Николай важно пыхтит – гордится собой, что таких им покупателей сосватал, да заводит нас обождать в дом. Дом из одной комнаты, где полированная мебель старая, койки да телевизор: у телевизора жмется мальчонка, ну а отца, мужика, тут и следа нет. Гляжу в телевизор – там Шварценеггера оковалок. Спрашиваю, что смотришь, Шварценеггера? Он кивает, а головы и не повернет, даже не удивляется, что пришли к ним в дом. Бабка поспевает, с кувшином: «Вот попейте, угощайтесь, молочко козье...» Уткин спрашивает: «Это козье молоко? Свое?» Я чувствую, что если он спрашивает, то потому, что ему очень хочется, чтобы эта прекрасная женщина ответила, а мне тоже этого хотелось, потому как щемило теперь сердце от говорков слаще молока. Выпили молоко, похмелились, а потом пошли на огород, где цветы, и там уж я был обузой; а Уткин бродил за женщинами, выискивая стебли с распустившимися бутонами при свете фонарей, выбирая тщательно по цветочку, так что и они его зауважали, ждали, на какой покажет, а если срывали сами, то советовались, будто в цветах он больше понимал. Дом они делили по-родственному или иначе, но в другой его половине жила другая семья. На шум, устроенный нами, выглянула соседка, бабка, и послышался ее жалобный, просительный голос: «Клавдия, писатели приехали, слыхала, за цветочками, это что – на могилку, что ль, ко Льву Николаевичу? А может, и у меня на десяточку-то подберут?» – «Подберут, подберут, Егоровна, у нас тай штук тридцать распустившихся, добавишь на десяточку». – «Тридцать-то! Ой! Так они у вас тридцать берут!» – дитем обмирает. «Мы у всех возьмем, бабушки», – слышу я Уткина, на которого они чуть не молятся. И та, соседка, скорее собирается, выбегает с фонарем, видно уж, как шарит по замершим красным, желтым, белым головкам цветов и окли-кивает: «Я вам лучших нарежу, самых лучших! Клавдия, а почем они берут?» – не может угомониться. «Да по две, по две, умолкни ты...» – «Как по две? Это ж как?» – «Да за штуку по две!» – «Ой! Так я им десяточек, Клавдия, а можно я им розочек своих, ты вон на шестьдесят торгуешь, ну маленько-тося поделись!»
Цветы в ночи казались живыми – о них и говорили, будто о живых. Я чувствовал себя ребенком, когда бывает, что человек счастлив без всякой на то корысти, оттого просто, что есть у него жизнь. Цветы, отобранные Уткиным, толпились в жестяном, блестящем при свете фонариков ведре, а потом их стало так густо, что сбились со счета. Потом, уже в ведре, после всех хлопот, еще минут с пять пересчитывали их по штуке, и мне чудилось, будто, сосчитывая каждый цветок, давали ему жизнь, чуть не имя.
Я взялся нести ведро. «Коля, а ведро завези назад». – «Да завезу завтра. Ничего с твоим ведром не сделается». – «Спасибо тебе, Коля, ну удружил, на целую пенсию». – «А то! Я чего, деньгам, что ль, счета не знаю». Бабка не пошла в темень провожать, даже до калитки, только поохала, чтоб глядели под ноги, а то крыс у ней развелось полно, чтобы не поскользнулся кто с ведром. Мы пошагали гуськом по тропинке, в середке я с ведром.

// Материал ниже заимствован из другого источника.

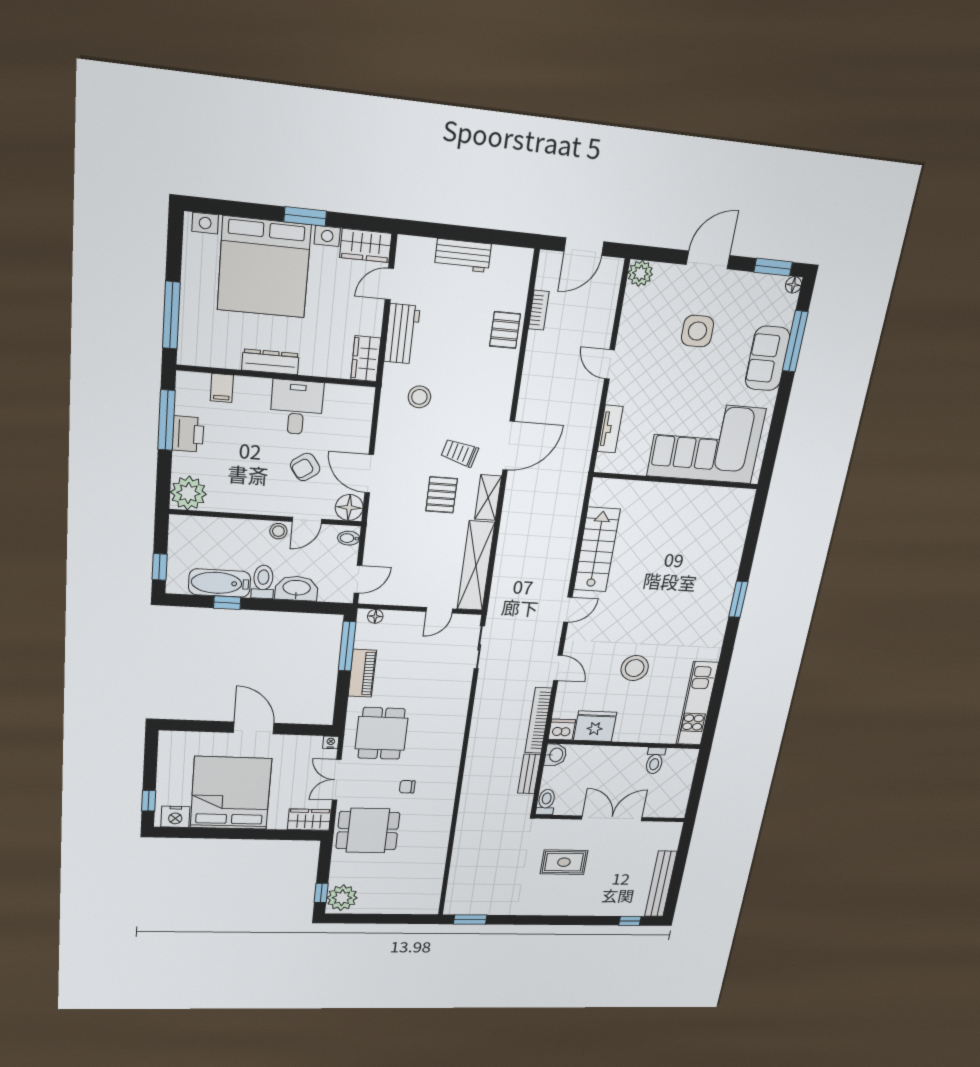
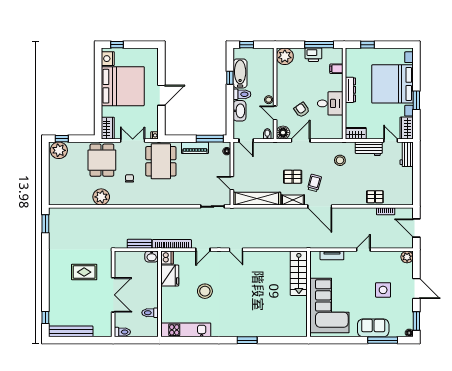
workbench: (463, 256) -> (407, 154), moved
window: (171, 315) -> (367, 45), width x0.46
stairs: (597, 550) -> (299, 273), moved, turned 90
dining table: (381, 733) -> (161, 161), width x1.38
toilet: (546, 802) -> (122, 332), moved
plant: (435, 833) -> (101, 197), added
rug: (564, 862) -> (84, 272), turned 90

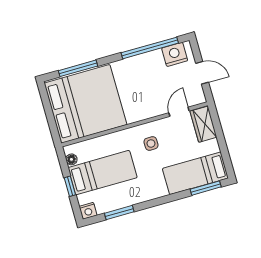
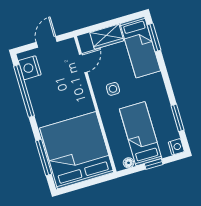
door: (179, 112) -> (83, 63), swing flipped
wardrobe: (203, 124) -> (107, 37), moved

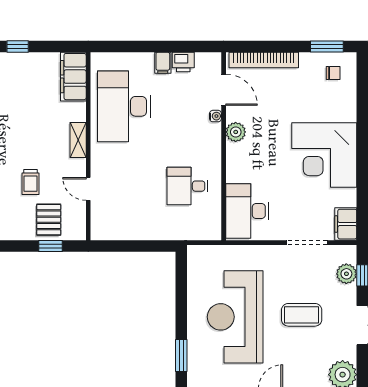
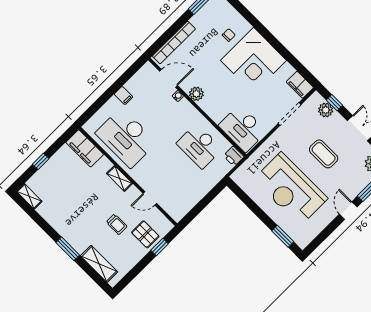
printer: (183, 62) -> (234, 156), moved, turned 90
chair: (333, 73) -> (229, 35), moved
desk: (188, 186) -> (199, 146), width x1.37
coffee table: (302, 315) -> (324, 154), turned 90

Доехали – и наспех собрали астры по букетам. Вошли, начали одаривать – женщину прекрасную, розы были для нее, да прекрасных людей, цыганок, которые сами теперь оробели и жались друг к дружке, пугаясь нашего размаха чувств.
Под конец было братание с музейщиками. И я побратался с менеджером по туризму, молодым пареньком, жителем Петербурга, отчего он и почудился мне чуть не земляком. Его сманили из турфирмы, где зарабатывал он какие-то деньжищи, но стало и ему обидно за державу, и приехал он энтузиастом, будто на целину, устраивать в Ясной культурный туризм на европейский лад; и тоже жаловался на мужичков, что не хотят работать, но я удивляться про себя стал – за три дня не видел я в Ясной и близко ни одного мужика, ну разве Николая, и еще того браконьера у пруда, а все про мужичков этих загадочных только и говорили. Доканчивали же мы вечер в номере уехавшего Битова, от которого, от «люкса», он оставил, почти подарил, ненужные ему больше ключи. В «люксе», помню, заплакал у нас на глазах пожилой итальянец, потомок: заговорил он вдруг по-русски, будто сабелькой воздух кромсал, а потом расплакался, что остался на земле один-одинешенек, что ни «папы» у него нет, ни «мамы» и только здесь, в Ясной Поляне, обретает смысл свой, семью свою, становится кому-то родным человеком.